+++ Texto para analizar

El ministro digital Karsten Wildberger anuncia un acuerdo con las telecos para invertir 8.500 millones en fibra y 2.400 en redes móviles este año. Solo el 15% de los ciudadanos usa fibra óptica, un dato que revela más un problema de precios que de cobertura. Las promesas se extienden hasta 2028, pero el modelo de negocio sigue intacto.
El despliegue real: fibra para ricos, 4G para el resto 📡
El acuerdo es voluntario y las empresas ya tenían previsto ese gasto. El dinero no irá a zonas rurales no rentables, sino a densificar redes en áreas urbanas donde ya compiten Telekom, Vodafone y otras. La fibra sigue siendo cara, con contratos de permanencia que disuaden al 85% restante. El gobierno alemán aporta subvenciones indirectas que engordan los beneficios de las operadoras, no la cobertura universal. El ciudadano paga impuestos y tarifas altas para que las empresas inviertan su propio capital.
El milagro de la escasez programada 💰
Es curioso: prometen 8.500 millones pero la fibra no llega a tu pueblo porque allí no hay negocio. El modelo es simple: mantener la escasez para justificar precios de oro. Mientras, el ministro posa como salvador digital y las telecos agradecen que les paguemos dos veces: una con impuestos y otra con facturas. Si la cobertura total llegara, ¿cómo venderían el premium?

++++++
+++ Registros extraídos

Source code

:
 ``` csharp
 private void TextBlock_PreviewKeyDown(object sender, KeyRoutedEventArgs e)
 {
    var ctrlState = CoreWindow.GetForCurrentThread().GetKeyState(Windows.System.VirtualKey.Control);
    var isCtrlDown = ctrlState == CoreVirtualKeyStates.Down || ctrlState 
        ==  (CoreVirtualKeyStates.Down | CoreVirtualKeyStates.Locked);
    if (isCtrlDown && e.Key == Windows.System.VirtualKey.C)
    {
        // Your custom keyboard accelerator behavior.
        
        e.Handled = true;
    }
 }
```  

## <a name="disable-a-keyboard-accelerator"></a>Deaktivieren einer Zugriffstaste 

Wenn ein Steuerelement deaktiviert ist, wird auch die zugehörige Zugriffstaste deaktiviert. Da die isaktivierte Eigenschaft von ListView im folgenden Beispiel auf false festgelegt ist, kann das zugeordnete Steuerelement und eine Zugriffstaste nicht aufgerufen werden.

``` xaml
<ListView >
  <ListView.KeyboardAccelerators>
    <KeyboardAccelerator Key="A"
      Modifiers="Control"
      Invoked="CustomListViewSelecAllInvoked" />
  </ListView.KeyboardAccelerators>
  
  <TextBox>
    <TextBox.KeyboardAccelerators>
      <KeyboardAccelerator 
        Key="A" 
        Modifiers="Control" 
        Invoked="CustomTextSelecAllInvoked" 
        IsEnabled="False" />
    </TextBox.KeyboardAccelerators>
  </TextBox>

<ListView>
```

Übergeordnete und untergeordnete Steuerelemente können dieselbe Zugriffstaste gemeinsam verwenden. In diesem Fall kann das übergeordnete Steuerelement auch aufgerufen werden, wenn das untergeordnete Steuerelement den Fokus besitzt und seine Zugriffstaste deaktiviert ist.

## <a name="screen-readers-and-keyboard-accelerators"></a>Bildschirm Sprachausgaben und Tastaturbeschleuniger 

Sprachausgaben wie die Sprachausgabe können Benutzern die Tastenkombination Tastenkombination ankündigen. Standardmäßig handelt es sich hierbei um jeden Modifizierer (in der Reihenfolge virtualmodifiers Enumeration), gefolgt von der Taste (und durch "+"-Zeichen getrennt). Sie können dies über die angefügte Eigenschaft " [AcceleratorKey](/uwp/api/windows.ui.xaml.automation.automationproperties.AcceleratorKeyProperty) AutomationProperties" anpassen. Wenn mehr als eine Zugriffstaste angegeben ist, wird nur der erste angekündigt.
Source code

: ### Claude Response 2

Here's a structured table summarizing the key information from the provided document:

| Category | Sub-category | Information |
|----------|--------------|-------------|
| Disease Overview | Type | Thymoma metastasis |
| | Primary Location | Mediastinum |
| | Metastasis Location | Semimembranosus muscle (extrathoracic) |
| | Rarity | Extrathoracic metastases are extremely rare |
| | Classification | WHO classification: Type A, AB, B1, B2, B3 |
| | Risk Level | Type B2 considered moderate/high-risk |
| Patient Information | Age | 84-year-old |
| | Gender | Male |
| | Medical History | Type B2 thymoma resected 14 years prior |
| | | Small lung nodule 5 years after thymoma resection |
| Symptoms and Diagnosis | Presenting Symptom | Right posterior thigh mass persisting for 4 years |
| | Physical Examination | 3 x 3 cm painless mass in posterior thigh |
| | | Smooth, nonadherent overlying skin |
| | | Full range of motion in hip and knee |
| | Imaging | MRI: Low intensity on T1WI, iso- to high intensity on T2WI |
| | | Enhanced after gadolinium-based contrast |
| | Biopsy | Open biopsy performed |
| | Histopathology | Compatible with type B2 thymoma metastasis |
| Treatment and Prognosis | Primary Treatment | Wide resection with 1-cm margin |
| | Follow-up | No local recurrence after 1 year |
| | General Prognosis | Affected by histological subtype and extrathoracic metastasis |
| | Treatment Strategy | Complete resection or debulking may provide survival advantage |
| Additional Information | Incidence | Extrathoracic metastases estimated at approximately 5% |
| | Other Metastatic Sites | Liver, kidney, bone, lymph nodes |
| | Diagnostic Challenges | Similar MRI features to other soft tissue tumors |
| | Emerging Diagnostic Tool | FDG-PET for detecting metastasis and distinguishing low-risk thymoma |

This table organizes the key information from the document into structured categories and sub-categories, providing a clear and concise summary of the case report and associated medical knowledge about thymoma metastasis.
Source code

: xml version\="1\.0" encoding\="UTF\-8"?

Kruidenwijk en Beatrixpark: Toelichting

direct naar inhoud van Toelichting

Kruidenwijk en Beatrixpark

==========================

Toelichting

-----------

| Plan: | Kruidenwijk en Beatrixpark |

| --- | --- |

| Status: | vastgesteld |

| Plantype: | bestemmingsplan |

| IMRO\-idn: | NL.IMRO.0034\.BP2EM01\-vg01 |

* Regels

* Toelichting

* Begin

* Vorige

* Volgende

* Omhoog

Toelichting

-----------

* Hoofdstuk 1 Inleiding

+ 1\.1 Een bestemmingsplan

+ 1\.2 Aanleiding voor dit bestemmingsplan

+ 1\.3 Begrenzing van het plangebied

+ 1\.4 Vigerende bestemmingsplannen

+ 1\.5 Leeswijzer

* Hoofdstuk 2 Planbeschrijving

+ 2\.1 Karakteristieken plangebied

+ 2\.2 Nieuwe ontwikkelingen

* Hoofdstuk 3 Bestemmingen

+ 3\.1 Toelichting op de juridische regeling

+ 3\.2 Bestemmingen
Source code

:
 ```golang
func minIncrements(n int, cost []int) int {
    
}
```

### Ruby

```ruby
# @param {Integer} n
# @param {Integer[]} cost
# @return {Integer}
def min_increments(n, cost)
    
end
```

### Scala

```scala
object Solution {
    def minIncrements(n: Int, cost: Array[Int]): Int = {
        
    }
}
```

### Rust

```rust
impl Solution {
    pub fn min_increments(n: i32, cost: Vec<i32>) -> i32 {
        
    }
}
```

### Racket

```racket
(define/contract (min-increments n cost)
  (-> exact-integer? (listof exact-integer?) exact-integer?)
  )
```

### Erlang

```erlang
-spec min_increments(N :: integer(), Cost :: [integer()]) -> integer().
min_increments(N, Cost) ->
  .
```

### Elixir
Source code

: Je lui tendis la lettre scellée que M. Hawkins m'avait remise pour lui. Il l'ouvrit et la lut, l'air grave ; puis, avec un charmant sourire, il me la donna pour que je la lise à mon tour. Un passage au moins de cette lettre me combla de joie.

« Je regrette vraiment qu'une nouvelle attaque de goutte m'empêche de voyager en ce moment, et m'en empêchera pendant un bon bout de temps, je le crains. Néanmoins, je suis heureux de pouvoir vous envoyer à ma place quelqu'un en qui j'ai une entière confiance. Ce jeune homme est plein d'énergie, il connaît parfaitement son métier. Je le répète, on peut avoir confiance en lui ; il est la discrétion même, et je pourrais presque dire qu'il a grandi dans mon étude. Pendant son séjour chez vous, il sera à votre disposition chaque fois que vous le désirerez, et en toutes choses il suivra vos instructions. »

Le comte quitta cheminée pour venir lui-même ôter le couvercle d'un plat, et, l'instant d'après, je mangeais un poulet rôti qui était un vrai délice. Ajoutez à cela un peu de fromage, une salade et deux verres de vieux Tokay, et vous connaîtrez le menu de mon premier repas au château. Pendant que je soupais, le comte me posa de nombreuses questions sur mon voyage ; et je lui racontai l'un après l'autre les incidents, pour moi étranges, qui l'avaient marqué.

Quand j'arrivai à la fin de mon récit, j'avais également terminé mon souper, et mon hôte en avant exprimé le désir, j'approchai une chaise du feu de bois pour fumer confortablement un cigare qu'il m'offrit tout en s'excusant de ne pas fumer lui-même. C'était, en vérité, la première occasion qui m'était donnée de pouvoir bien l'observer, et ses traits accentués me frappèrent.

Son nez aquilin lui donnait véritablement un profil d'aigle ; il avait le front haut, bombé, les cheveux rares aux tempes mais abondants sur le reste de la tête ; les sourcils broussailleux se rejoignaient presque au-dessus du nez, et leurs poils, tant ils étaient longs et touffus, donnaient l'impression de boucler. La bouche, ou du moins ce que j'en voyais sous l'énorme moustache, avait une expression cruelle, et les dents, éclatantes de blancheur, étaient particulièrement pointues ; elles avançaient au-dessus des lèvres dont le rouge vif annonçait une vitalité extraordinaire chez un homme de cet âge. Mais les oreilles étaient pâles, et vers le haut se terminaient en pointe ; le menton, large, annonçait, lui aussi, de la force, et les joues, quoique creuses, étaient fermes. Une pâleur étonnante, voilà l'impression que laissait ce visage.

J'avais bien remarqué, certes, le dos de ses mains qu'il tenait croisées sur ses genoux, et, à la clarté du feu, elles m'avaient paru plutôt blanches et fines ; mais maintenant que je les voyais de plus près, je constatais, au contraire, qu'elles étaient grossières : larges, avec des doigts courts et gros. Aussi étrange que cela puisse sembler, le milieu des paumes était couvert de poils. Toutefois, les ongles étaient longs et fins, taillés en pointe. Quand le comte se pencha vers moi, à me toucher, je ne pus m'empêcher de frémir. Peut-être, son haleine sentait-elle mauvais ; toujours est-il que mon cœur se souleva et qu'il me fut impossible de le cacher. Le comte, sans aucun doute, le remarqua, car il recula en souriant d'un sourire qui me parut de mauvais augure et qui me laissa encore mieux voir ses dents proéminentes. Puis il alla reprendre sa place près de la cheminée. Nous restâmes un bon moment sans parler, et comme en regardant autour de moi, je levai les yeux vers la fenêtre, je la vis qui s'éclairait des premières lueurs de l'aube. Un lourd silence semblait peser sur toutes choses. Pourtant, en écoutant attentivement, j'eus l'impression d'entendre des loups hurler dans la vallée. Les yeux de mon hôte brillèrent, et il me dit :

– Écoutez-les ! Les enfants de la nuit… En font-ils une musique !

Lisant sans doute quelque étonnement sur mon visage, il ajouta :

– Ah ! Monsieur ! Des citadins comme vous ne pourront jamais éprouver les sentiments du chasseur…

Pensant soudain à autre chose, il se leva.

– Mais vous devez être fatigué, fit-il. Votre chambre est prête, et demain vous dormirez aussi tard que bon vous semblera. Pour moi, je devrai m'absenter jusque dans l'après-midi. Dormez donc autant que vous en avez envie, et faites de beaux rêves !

++++++

Explora el material:
[1] Traduce al inglés esta oración del texto sobre la inversión en fibra: «El acuerdo es voluntario y las empresas ya tenían previsto ese gasto.»
[2] Repite sin cambios el tramo del texto sobre la inversión en fibra que va desde «El despliegue real: fibra» hasta «su propio capital.».
El listado es un material aparte del texto sobre la inversión en fibra.

Respuestas del ejercicio:
[1] The agreement is voluntary, and the companies had already planned that spending.

[2]
El despliegue real: fibra para ricos, 4G para el resto 📡
El acuerdo es voluntario y las empresas ya tenían previsto ese gasto. El dinero no irá a zonas rurales no rentables, sino a densificar redes en áreas urbanas donde ya compiten Telekom, Vodafone y otras. La fibra sigue siendo cara, con contratos de permanencia que disuaden al 85% restante. El gobierno alemán aporta subvenciones indirectas que engordan los beneficios de las operadoras, no la cobertura universal. El ciudadano paga impuestos y tarifas altas para que las empresas inviertan su propio capital.